[bookshare-discuss] Re: [Scifi] Next Meeting of the Science Fiction Club, Thursday, May 9, 2013

  • From: Lelia Struve <leliastruve@xxxxxxxxxxxx>
  • To: Evan Reese <mentat1@xxxxxxxxxxxxxx>
  • Date: Thu, 9 May 2013 07:35:50 -0600

Hi there, this was a good book, hope to see you there for some great discussion.

Sent from my iPhone

On Apr 15, 2013, at 12:01 PM, "Evan Reese" <mentat1@xxxxxxxxxxxxxx> wrote:

> Hello Folks,
>  
> We had a larger, more normal turnout at our most recent meeting, with most of 
> us liking our book, The Uplift War by David Brin, pretty well. For our next 
> read, we return to Earth in the 22nd century for a tale of conspiracy in 
> Counting Heads by David Marusek.
>  
> The next meeting of the Science Fiction club will be on Thursday, May 9, 2013.
>  
> Place, Book Nook at:
>  
> http://conference321.com/masteradmin/room.asp?id=rs7867a2369e0e
>  
> Time: 9 PM Eastern, 8m PM Central, 7 PM Mountain, 6 PM Pacific, and 01:00 UTC.
>  
> Our book, Counting Heads, is available as a digital download from BARD at:
>  
> http://hdl.loc.gov/loc.nls/db.71708
>  
> Here's the NLS synopsis:
>  
> Technology brings about a new society on Earth.

_To do_
1. Do these statements agree with the club email? For each one, say yes or no and quote the words that decide it.
(a) The most recent meeting had a smaller turnout than usual.
(b) Counting Heads takes place on Earth in the 22nd century.
(c) Counting Heads can be downloaded from BARD.
2. According to the club email, where will the next meeting be held?
3. Put this sentence from the club email into Spanish: "The next meeting of the Science Fiction club will be on Thursday, May 9, 2013."
The lines after this point aren't needed for anything here.

_Recorded information_
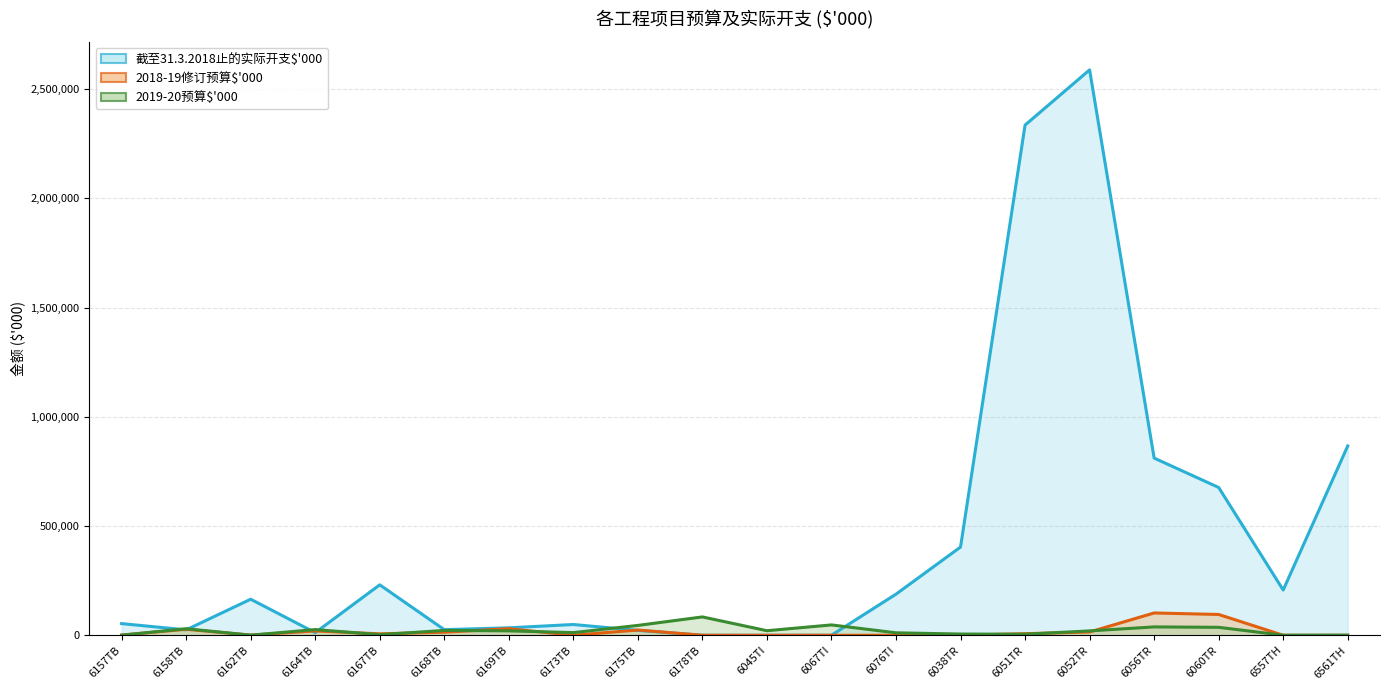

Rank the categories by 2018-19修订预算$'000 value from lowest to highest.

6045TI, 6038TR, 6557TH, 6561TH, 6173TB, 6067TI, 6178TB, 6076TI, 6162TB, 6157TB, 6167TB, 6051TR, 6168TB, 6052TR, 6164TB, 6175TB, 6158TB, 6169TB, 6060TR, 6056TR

_Answers for the exercise_
1.
(a) No: "We had a larger, more normal turnout at our most recent meeting"
(b) Yes: "we return to Earth in the 22nd century"
(c) Yes: "Our book, Counting Heads, is available as a digital download from BARD"

2. At the Book Nook.

3. La próxima reunión del club de ciencia ficción será el jueves 9 de mayo de 2013.